After downloading it is time to create some config-files. Lets start with environment.json -file. This file contains connection information for both Cohesity, and VMware vSphere environments. Create file with content:
{ "cohesityCluster": cohesity-01.organisation.com", "cohesityCred": "./cohesity_cred.xml", "vmwareServer": "vcenter-01.organisation.com", "vmwareResourcePool": "Resources", "vmwareCred": "./vmware_cred.xml" }
After this we need to create actual config.json -file containing information about each virtual machine we are about to test.
This file also defines tests per VM so it is very easy to define multiple tests but only use selected per VM. Script also enables you to attach VM to needed test network, and change IP address to different for testing purpose so you don’t need to test with overlapping production IPs, or create siloed networking for VMware.
Note that VMs don’t need to be protected with same protection job making this more scalable since propably you have different job for web frontends and actual backend databases.

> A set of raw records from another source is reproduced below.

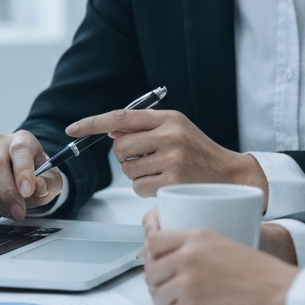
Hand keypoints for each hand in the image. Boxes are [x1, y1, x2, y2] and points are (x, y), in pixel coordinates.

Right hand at [0, 131, 63, 221]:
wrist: (23, 179)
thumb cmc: (37, 177)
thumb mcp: (51, 181)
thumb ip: (49, 184)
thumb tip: (39, 188)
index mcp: (22, 139)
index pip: (20, 149)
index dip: (23, 170)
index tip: (28, 191)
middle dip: (7, 193)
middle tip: (19, 213)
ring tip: (11, 212)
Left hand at [66, 108, 267, 208]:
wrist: (232, 176)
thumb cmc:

{ "virtualMachines": [ { "name": "Win2012", "guestOS": "Windows", "backupJobName": "VM_Job", "guestCred": "./guestvm_cred.xml", "VmNamePrefix": "0210-", "testIp": "10.99.1.222", "testNetwork": "VM Network", "testSubnet": "24", "testGateway": "10.99.1.1", "tasks": ["Ping","getWindowsServicesStatus"] }, { "name": "mysql", "guestOS": "Linux", "linuxNetDev": "eth0", "backupJobName": "VM_Job", "guestCred": "./guestvm_cred_linux.xml", "VmNamePrefix": "0310-", "testIp": "10.99.1.223", "testNetwork": "VM Network", "testSubnet": "24", "testGateway": "10.99.1.1", "tasks": ["Ping","MySQLStatus"] } ] }
And then final step is to create actual credential files. To prevent having usernames and password in configuration files in plaintext format we can use simple powershell script to create these. You can have one shared credential file for all VMs, or you can have one per VM. Note that these users must have administrator level access to VMs to change IP network to test network.
To create credential files you can use included createCredentials.ps1 script which will create only one guestvm_cred.xml file but if you want to create more you can just simply run simple powershell command:
Get-Credential | Export-Clixml -Path guestvm_more.xml
Since this file is encrypted it can be only accessed with same user who created file, so make sure that you create credential files with same user you are using for running testing scripts.
So How Does it Work?
Here is an example run to clone two virtual machines (one Linux and one Windows) and run different set of tests on each VM.
First script gets configuration files and connects to Cohesity cluster and VMware vSphere vCenter environments. Then it will start clone process for VMs
and after clone process is done it will move to actual validation phase where we will first check that clone task is in success state and actual VMware VM’s are powered on with VMware Tools running in VMs cloned.
When VMs are up and VMware Tools are running we will run test per VM to ensure that we can push scripts trough VMware Tools. Next task is to move VMware VM to correct VM Network and then change IP configuration for each VM.
After moving VMs to correct network we will run tests for each VM
and after running tests we will clean clones automatically from Cohesity and VMware environment
Notes
This automation toolkit is not officially provided by Cohesity. Any bugs can be reported to me directly. There are some limitations with this toolkit:
You can use it only for VMware environments running vCenter
You can run tests only against Linux and Windows virtual machines and Windows machines need to have PowerShell installed.
Hope that this simple toolkit helps you to automate your organisations backup validations!